Statin therapy is remarkably safe
A large evidence base shows that statin therapy gives a relative risk reduction of major vascular events of about 20% for each mmol/L reduction in LDL-c for each year, after the first year, of treatment. The only serious adverse effects of the statins itself that have been shown to occur, albeit at very low rates, are myopathy, new-onset diabetes mellitus and possibly hemorrhagic stroke. In addition, statin therapy may cause symptomatic adverse events such as muscle pain or weakness. However, placebo-controlled randomized trials have demonstrated that almost all of the symptomatic adverse events that are attributed to statin therapy in general practice represent misattribution, as they are not actually caused by the statin treatment. Importantly, over 90% of patients who were re-challenged with another statin or another dose after they had discontinued statins, could tolerate the new statin regimen.

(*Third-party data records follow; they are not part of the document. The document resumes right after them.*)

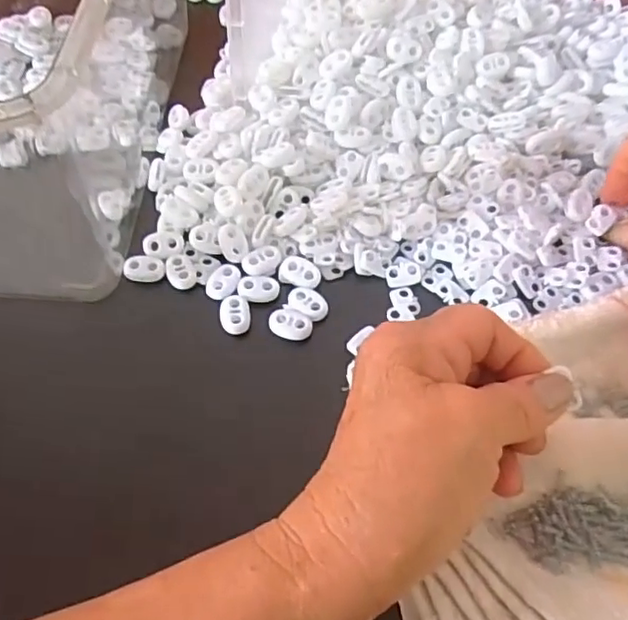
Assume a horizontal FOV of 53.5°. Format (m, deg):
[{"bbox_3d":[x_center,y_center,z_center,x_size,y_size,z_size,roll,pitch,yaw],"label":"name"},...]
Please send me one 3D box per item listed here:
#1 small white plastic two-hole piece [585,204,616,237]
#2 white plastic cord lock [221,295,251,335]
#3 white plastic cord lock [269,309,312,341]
[{"bbox_3d":[0.163,-0.051,0.354,0.013,0.005,0.019,34,64,20],"label":"small white plastic two-hole piece"},{"bbox_3d":[-0.041,0.003,0.328,0.015,0.005,0.023,-6,57,-3],"label":"white plastic cord lock"},{"bbox_3d":[-0.012,0.008,0.324,0.022,0.004,0.016,23,60,15],"label":"white plastic cord lock"}]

This suggests that many of the reported statin-related events have other causes.
A European Atherosclerosis Society (EAS) Consensus Panel has summarized and critically reviewed the available evidence on adverse effects attributed to statin therapy, and concluded that treatment with statins is remarkably safe. While they acknowledge the modest risk of new onset diabetes it may confer, it is noted that per case of diabetes, five CV events are avoided with statin therapy. Clinicians should be reassured by the long-term safety of statins and that the benefits far outweigh the risk of any adverse effect.